Nebulizer Treatments

A nebulizer is a device that changes a medication from a liquid to a mist so that it can be inhaled. Most commonly in medicine, a nebulizer treatment is used so that a mist can be inhale into the lungs in order to treat conditions such as asthma, cystic fibrosis, COPD, or other respiratory diseases and conditions. IT is commonly also referred to as a “breathing treatment.”

 

The actual type of medication administered may vary according to the condition and what the practitioner prescribes. It may be mixed with a saline solution in order to produce the “mist” and may or may not be supplemented with oxygen.
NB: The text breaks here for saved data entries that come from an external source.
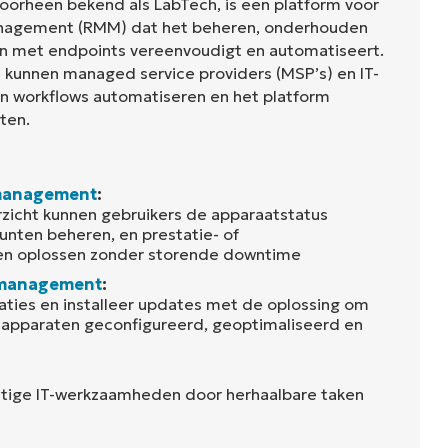
orheen bekend als LabTech, is een platform voor
nagement (RMM) dat het beheren, onderhouden
n met endpoints vereenvoudigt en automatiseert.
e kunnen managed service providers (MSP’s) en IT-
n workflows automatiseren en het platform
ten.
management
:
rzicht kunnen gebruikers de apparaatstatus
unten beheren, en prestatie- of
en oplossen zonder storende downtime
 management
:
ties en installeer updates met de oplossing om
 apparaten geconfigureerd, geoptimaliseerd en
tige IT-werkzaamheden door herhaalbare taken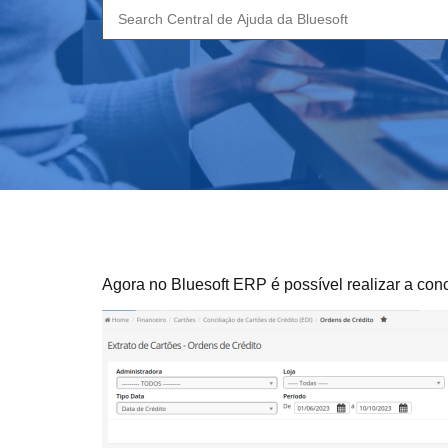
Search
for:
Agora no Bluesoft ERP é possível realizar a con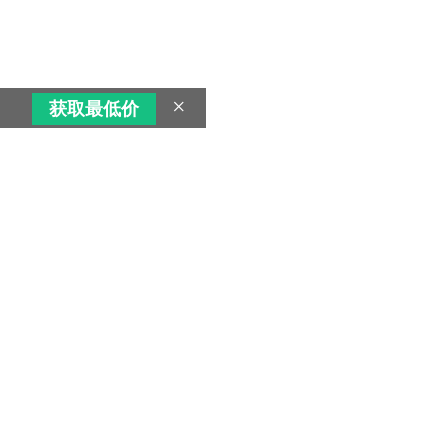
×
获取最低价
超低价好车团购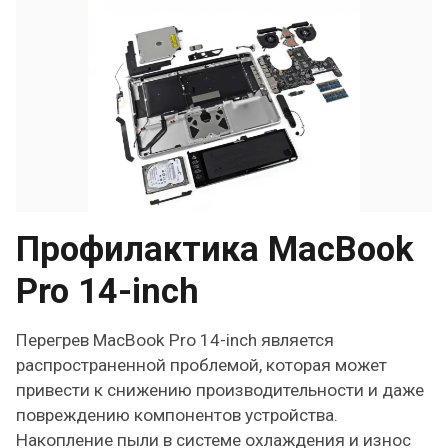
Профилактика MacBook
Pro 14-inch
Перегрев MacBook Pro 14-inch является
распространенной проблемой, которая может
привести к снижению производительности и даже
повреждению компонентов устройства.
Накопление пыли в системе охлаждения и износ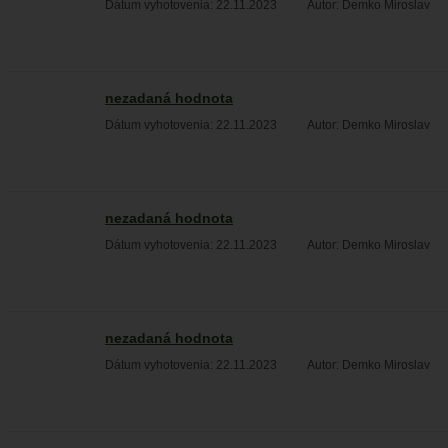
Dátum vyhotovenia: 22.11.2023
Autor: Demko Miroslav
nezadaná hodnota
Dátum vyhotovenia: 22.11.2023
Autor: Demko Miroslav
nezadaná hodnota
Dátum vyhotovenia: 22.11.2023
Autor: Demko Miroslav
nezadaná hodnota
Dátum vyhotovenia: 22.11.2023
Autor: Demko Miroslav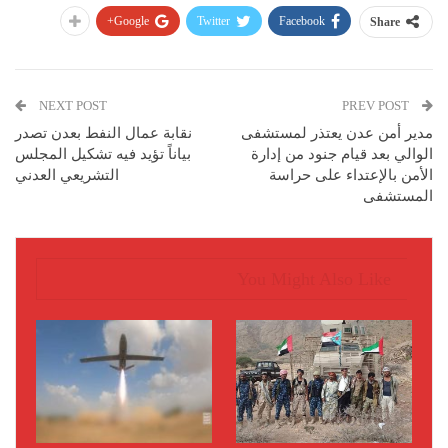
Google+
Twitter
Facebook
Share
NEXT POST
PREV POST
مدير أمن عدن يعتذر لمستشفى
نقابة عمال النفط بعدن تصدر
الوالي بعد قيام جنود من إدارة
بياناً تؤيد فيه تشكيل المجلس
الأمن بالإعتداء على حراسة
التشريعي العدني
المستشفى
You Might Also Like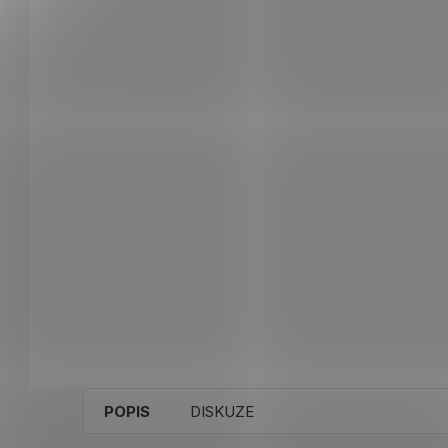
POPIS
DISKUZE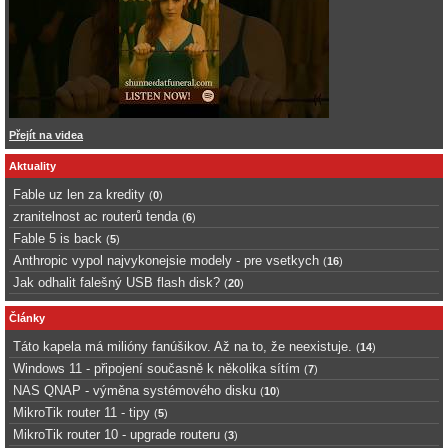
Přejít na videa
Aktuality
Fable uz len za kredity
(
0
)
zranitelnost ac routerů tenda
(
6
)
Fable 5 is back
(
5
)
Anthropic vypol najvykonejsie modely - pre vsetkych
(
16
)
Jak odhalit falešný USB flash disk?
(
20
)
Články
Táto kapela má milióny fanúšikov. Až na to, že neexistuje.
(
14
)
Windows 11 - připojení současně k několika sítím
(
7
)
NAS QNAP - výměna systémového disku
(
10
)
MikroTik router 11 - tipy
(
5
)
MikroTik router 10 - upgrade routeru
(
3
)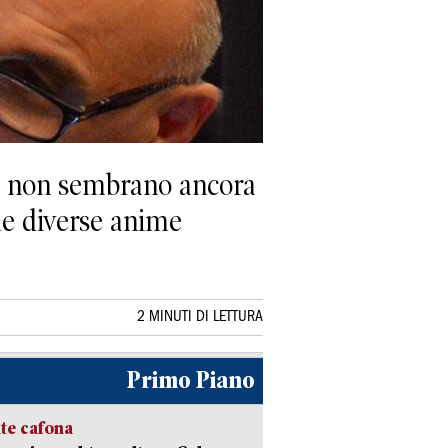
ci non sembrano ancora
 le diverse anime
2 MINUTI DI LETTURA
Primo Piano
ate cafona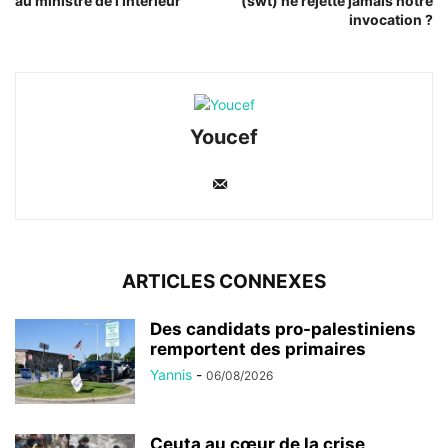
au ministre de l’Intérieur
(swt) ne rejette jamais notre
invocation ?
Youcef
ARTICLES CONNEXES
Des candidats pro-palestiniens
remportent des primaires
Yannis
-
06/08/2026
Ceuta au cœur de la crise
Typically, with a nebulizer, the mist is created by compressed air that is pushed through the tubing and past a medicine container to a mouthpiece or mask.

 

IF you are given a nebulizer treatment in the clinic, you will be provided instructions on how to use the mouthpiece or mask. You generally need to do nothing more than to relax and breathe normally.

 

A typical treatment may last 10-20 minutes. It is not uncommon to have multiple treatments if your condition is particularly severe or acute.

 

 

How to use a Nebulizer Unit

 

If you are provided with a nebulizer unit for home use, your practitioner will tell you when and how often to use the nebulizer.

 

While they will likely provide you with instructions, general instructions for use are below:

  1. Put the compressor on a flat surface where it can safely reach an outlet.

  2. Check to make sure all the pieces are clean.

  3. Wash your hands before prepping the medication.

  4. If your medication is premixed, place it in the container. If you need to mix it, measure the correct amount, and then place it in the container.

  5. Connect the tube to the compressor and the liquid container.

  6. Attach the mouthpiece or mask.

  7. Turn on the switch and check to see that the nebulizer is misting.

  8. Put the mouthpiece in your mouth and close your mouth around it or put the mask securely over your nose and mouth, leaving no gaps.

  9. Slowly breath in and out until the medicine is gone. This may take five to 15 minutes.

  10. Keep the liquid container upright throughout the treatment.